Sunday with Ron Rolheiser
Don’t Be Mystically Tone-Deaf
…Mysticism is as real as science.
But that’s not easy to understand or believe. We live in a world where what is real is reduced to what is physical, to what can be empirically measured, seen, touched, tasted, smelled. Today the physical is what’s real, massively, imperialistically. We live in a world that’s mystically tone-deaf, where all the goods are in the store window.
For this reason, faith is a struggle, but so are a lot of other things. When the surface is all that there is, it’s hard to be enchanted by anything, to see the depth that’s uncovered by poetry, aesthetics, altruism, religion, faith, and love. And it’s especially difficult to understand community.
When the physical is all that there is, it becomes virtually impossible to conceive of the body of Christ and it becomes difficult even just to understand our real connection with each other.

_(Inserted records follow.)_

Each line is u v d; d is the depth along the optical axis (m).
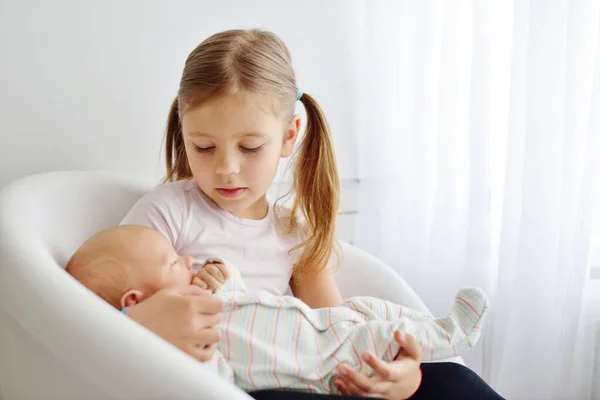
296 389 0.79
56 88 1.13
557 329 1.11
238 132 0.88
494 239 1.25
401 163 1.44
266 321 0.82
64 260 0.83
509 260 1.17
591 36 1.04
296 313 0.84
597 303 1.15
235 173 0.89
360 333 0.84
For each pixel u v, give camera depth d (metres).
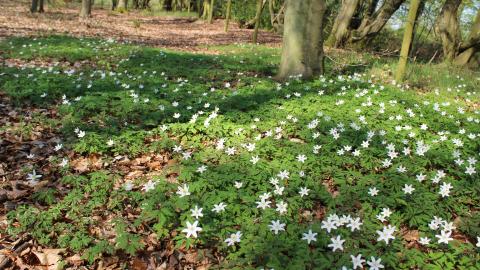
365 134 6.77
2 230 4.52
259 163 5.77
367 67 13.91
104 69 12.20
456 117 8.39
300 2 11.23
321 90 9.89
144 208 4.70
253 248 4.11
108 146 6.49
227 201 4.91
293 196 5.09
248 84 11.03
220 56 15.52
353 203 4.94
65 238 4.38
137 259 4.21
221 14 43.56
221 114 7.91
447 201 5.00
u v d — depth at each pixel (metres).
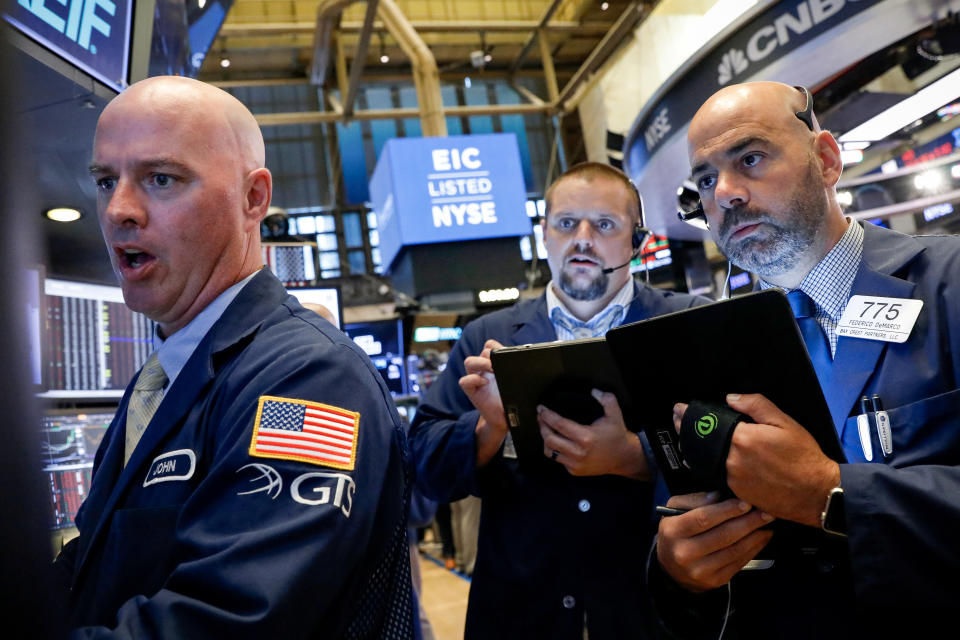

As human beings, we are connected to each other in ways beyond the physical, beyond time, beyond separation by distance, and even beyond separation by death. But to understand this we need, as Wendy Wright points out, a mystical imagination. And this is not so much the capacity to imagine the world of Harry Potter or Alice in Wonderland, or the even the archetypal world of Lord of the Rings.
The mystical imagination is the other half of the scientific imagination and, like science, its purpose is to help us see, imagine, understand, speak about, and relate to reality in a way beyond fantasy and superstition. But the mystical imagination can show us something that science, wonderful though it is, cannot, namely, it can show us the many grace-drenched and spirit-laden layers of reality that are not perceived by our physical senses. The mystical imagination can show us how the Holy Spirit isn’t just inside our churches, but is also inside the law of gravity.
But how do we learn that? A saint might say: “Meditate and pray long enough and you will open yourself up to the other world!” A poet might say: “Stare at a rose long enough and you’ll see that there’s more there than meets the eye!” A romantic might say: “Just fall in love real deeply or let your heart get broken and you’ll soon know there’s more to reality than can be empirically measured.”
And the mystics of old would say: “Just honour fully what you meet each day and you will find it drenched with grace and divinity.”